Friday, January 29, 2010

Ahhh, Paste Paper!







Today, Randy Keenan and I conducted what the Books Arts Roundtable calls a Drop-in on Paste Paper. We both brought examples and Randy's were beyond awesome!! After a demonstration period we turned the participants loose. There was controlled chaos for four hours and at the end there was a mountain of paste paper to be taken home



Randy brought her ready made wallpaper paste and I mixed up a variety of homemade recipes for experimentation by the group. I told the participants to make notes so they could learn from their experiments but I forgot once again to do that myself. Oh, well, I'll have to experiment some more!!

Randy used contact paper as a stencil resist and it came out perfectly but I didn't manage to photograph that.

I learned from Jan Kerr the delight of making a detailed design and coming over it with a large tool which gives a wonderful two dimensional effect with one color pass.

It's clear that multiple layers are where the real fun begins.


There were some experiments done with unusual tools, such as a styrofoam block with many circles. Interesting texture was achieved by placing things under the paper which shows through when you come across with your scraping tool.

You may be wondering about the hanging system. I knew from experience that a few people can quickly amass an overwhelming amount of paper that needs to dry safely. I decided to string up two sturdy parallel cords between, in this case, some rickety easels.

Onto the cords I had pre-strung a variety of hanging devices that would hold the
paper perpendicular to the parallel cords.

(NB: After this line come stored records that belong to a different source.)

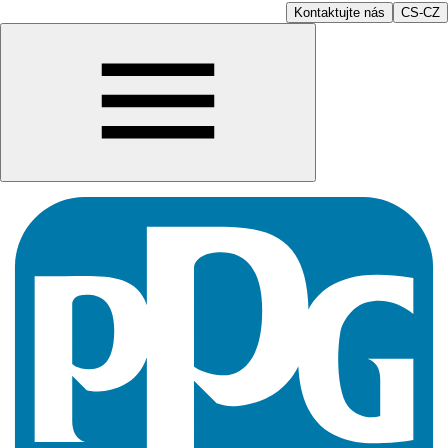
Kontaktujte nás
CS-CZ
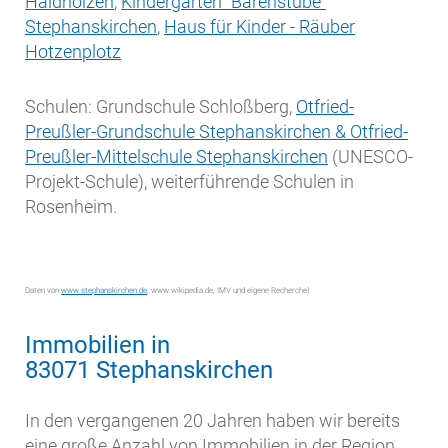
Haidholzen
,
Kindergarten "Bärenstube"
Stephanskirchen
,
Haus für Kinder - Räuber
Hotzenplotz
Schulen: Grundschule Schloßberg,
Otfried-
Preußler-Grundschule Stephanskirchen & Otfried-
Preußler-Mittelschule Stephanskirchen
(UNESCO-
Projekt-Schule), weiterführende Schulen in
Rosenheim.
Daten von
www.stephanskirchen.de
, www.wikipedia.de, IMV und eigene Recherche)
Immobilien in
83071 Stephanskirchen
In den vergangenen 20 Jahren haben wir bereits
eine große Anzahl von Immobilien in der Region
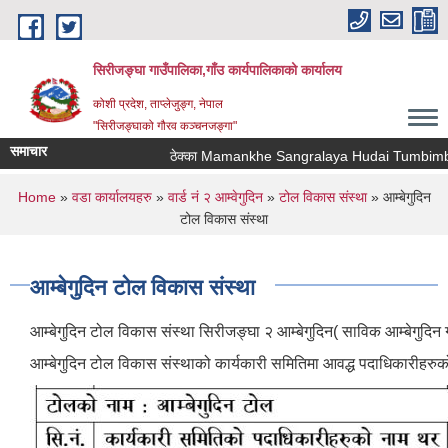
Skip to main content
सिरीजङ्घा गाउँपालिका,गाँउ कार्यपालिकाको कार्यालय
कोशी प्रदेश, ताप्लेजुङ्ग, नेपाल
"सिरीजङ्घाको गौरव कञ्चनजङ्गा"
समाचार
ठेक्का Mamankhe Sangralaya Hudai Tumbimba 
You are here
Home
»
वडा कार्यालयहरु
»
वार्ड नं २ आम्वेगुदिन
»
टोल विकास संस्था
» आम्बेगुदिन
टोल विकास संस्था
आम्बेगुदिन टोल विकास संस्था
आम्बेगुदिन टोल विकास संस्था सिरीजङ्घा २ आम्बेगुदिन( साविक आम्बेगुदिन
आम्बेगुदिन टोल विकास संस्थाको कार्यकारी समितिमा आवद्ध पदाधिकारीहरुक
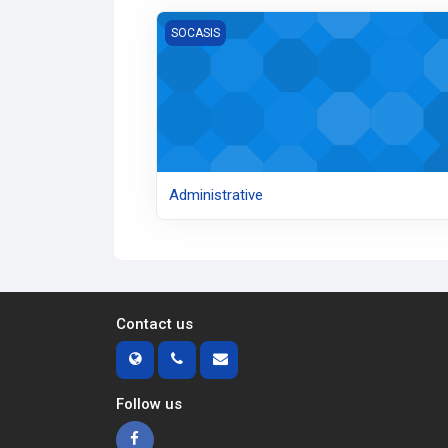
Kurzuskép Administrative
SOCASIS
Administrative
Contact us
Follow us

Clothespins were adapted by taping on a sturdy piece of mylar with a hole punched in it. This way the paper would hang the right way and the hole was close to the size of the cord so that it would slide but had some resistance.

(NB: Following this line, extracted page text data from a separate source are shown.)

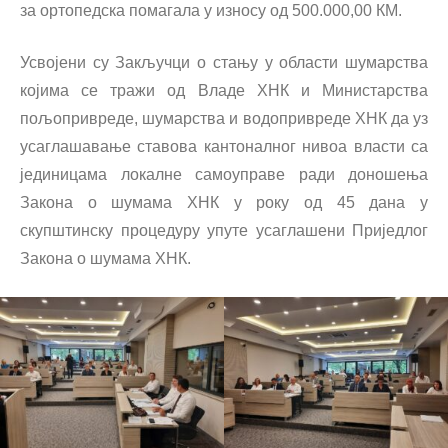
за ортопедска помагала у износу од 500.000,00 КМ.
Усвојени су Закључци о стању у области шумарства
којима се тражи од Владе ХНК и Министарства
пољопривреде, шумарства и водопривреде ХНК да уз
усаглашавање ставова кантоналног нивоа власти са
јединицама локалне самоуправе ради доношења
Закона о шумама ХНК у року од 45 дана у
скупштинску процедуру упуте усаглашени Приједлог
Закона о шумама ХНК.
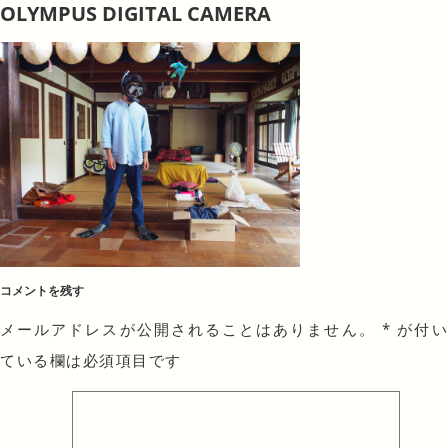
OLYMPUS DIGITAL CAMERA
コメントを残す
メールアドレスが公開されることはありません。
*
が付
ている欄は必須項目です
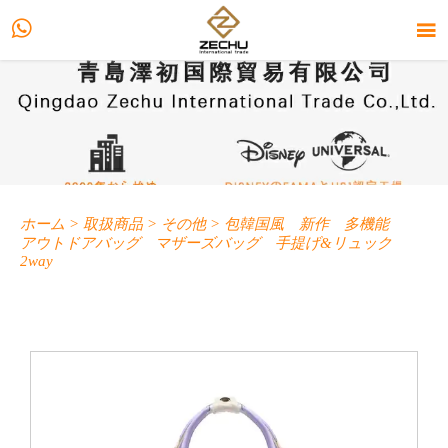


ホーム
>
取扱商品
>
その他
>
包韓国風 新作 多機能
アウトドアバッグ マザーズバッグ 手提げ&リュック
2way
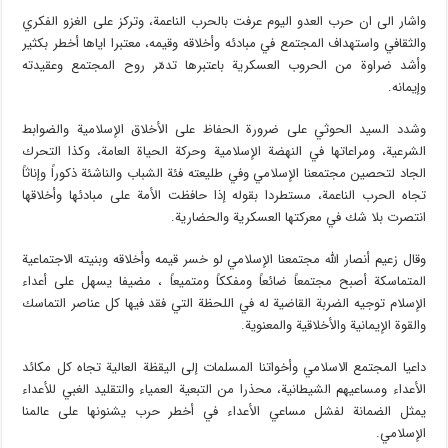
واشار الى ان حرب العدو اليوم عرفت بالحرب الناعمة، وتركز على الغزو الفكري
والثقافي واستهداف المجتمع في مبادئه وأخلاقه وقيمه، معتبرا اياها أخطر بكثير
وأشد ضراوة من الحروب العسكرية باعتبرها تدمّر روح المجتمع وعقيدته
وإيمانه.
وشدد السيد الحوثي على ضرورة الحفاظ على الأخلاق الإسلامية والضوابط
الشرعية، ومراعاتها في النهضة الإسلامية وحركة الحياة العامة، وكذا التحرك
الجاد لتحصين مجتمعنا الإسلامي وفي طليعته فئة الشباب والناشئة ذكوراً وإناثاً
تجاه الحرب الناعمة، مستطردا بقوله إذا حافظت الأمة على مبادئها وأخلاقها
انتصرت بلا شك في معركتها العسكرية والحضارية.
وقال زعيم أنصار الله مجتمعنا الإسلامي لو خسر قيمه وأخلاقه وبنيته الاجتماعية
المتماسكة أصبح مجتمعاً ضائعاً ومفككاً ومتميعاً ، مضيفا يسهل على أعداء
الإسلام توجيه الضربة القاضية له في اللحظة التي فقد فيها كل عناصر التماسك
والقوة الإيمانية والأخلاقية والمعنوية.
داعيا المجتمع الاسلامي وأخواتنا المسلمات إلى اليقظة العالية تجاه كل مكائد
الأعداء ومساعيهم الشيطانية، محذرا من التبعية العمياء والتقليد الغبي للأعداء
يمثل الضمانة لفشل مساعي الأعداء في أخطر حرب يشنونها على عالمنا
الإسلامي.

We slid two clips to one end for the first paper and subsequent papers were added fairly close to the previous paper along the parallel cords. I also had binder clips strung on the cords but the clothespins were better by far.

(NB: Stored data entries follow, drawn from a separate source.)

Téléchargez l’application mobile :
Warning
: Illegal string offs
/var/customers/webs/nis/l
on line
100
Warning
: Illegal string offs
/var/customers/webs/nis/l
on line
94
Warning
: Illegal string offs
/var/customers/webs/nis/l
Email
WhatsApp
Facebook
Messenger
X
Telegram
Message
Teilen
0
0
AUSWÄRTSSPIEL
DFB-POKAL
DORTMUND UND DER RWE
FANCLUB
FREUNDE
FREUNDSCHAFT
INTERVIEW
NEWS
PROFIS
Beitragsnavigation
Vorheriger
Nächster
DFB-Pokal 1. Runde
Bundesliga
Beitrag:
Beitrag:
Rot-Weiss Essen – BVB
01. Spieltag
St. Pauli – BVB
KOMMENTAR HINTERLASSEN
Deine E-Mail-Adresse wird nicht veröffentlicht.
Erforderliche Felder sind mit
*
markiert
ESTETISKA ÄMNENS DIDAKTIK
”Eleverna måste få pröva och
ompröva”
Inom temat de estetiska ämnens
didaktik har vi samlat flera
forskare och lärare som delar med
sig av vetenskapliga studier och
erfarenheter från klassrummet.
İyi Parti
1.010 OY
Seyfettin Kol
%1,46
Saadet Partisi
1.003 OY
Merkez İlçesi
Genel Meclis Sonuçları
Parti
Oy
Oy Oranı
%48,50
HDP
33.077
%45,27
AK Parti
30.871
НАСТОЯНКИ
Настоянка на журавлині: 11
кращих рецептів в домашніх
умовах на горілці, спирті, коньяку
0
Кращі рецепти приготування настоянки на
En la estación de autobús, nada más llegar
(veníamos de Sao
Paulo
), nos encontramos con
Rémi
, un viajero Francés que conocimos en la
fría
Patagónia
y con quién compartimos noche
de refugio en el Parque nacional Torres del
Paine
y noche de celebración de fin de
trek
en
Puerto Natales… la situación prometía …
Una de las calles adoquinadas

I had devices to enable a person to carry the wet paper to the lines and have a hand free for the attaching. There's nothing worse than making a lovely sheet and having it double back on itself or onto you and getting smudged. The best tool for that job turned out to be a simple wire clothes hanger with clothespins duct taped in place (so they wouldn't slide around) or a simple plastic skirt hanger. A lot of participants chose to manage the transfer without my gadget but I offer this solution to all future paste paper groups with my best wishes!!

2 comments:

Lindsay Allison said...

Lynn, your drop-in paste paper experiments came out really awesome, they are so interesting to look at. Your drying system is genius.

Lynn S said...

Thanks, Lindsay--Dad's engineering gene coming out. Not all these tricks are successful but it's the quest that it's all about for me!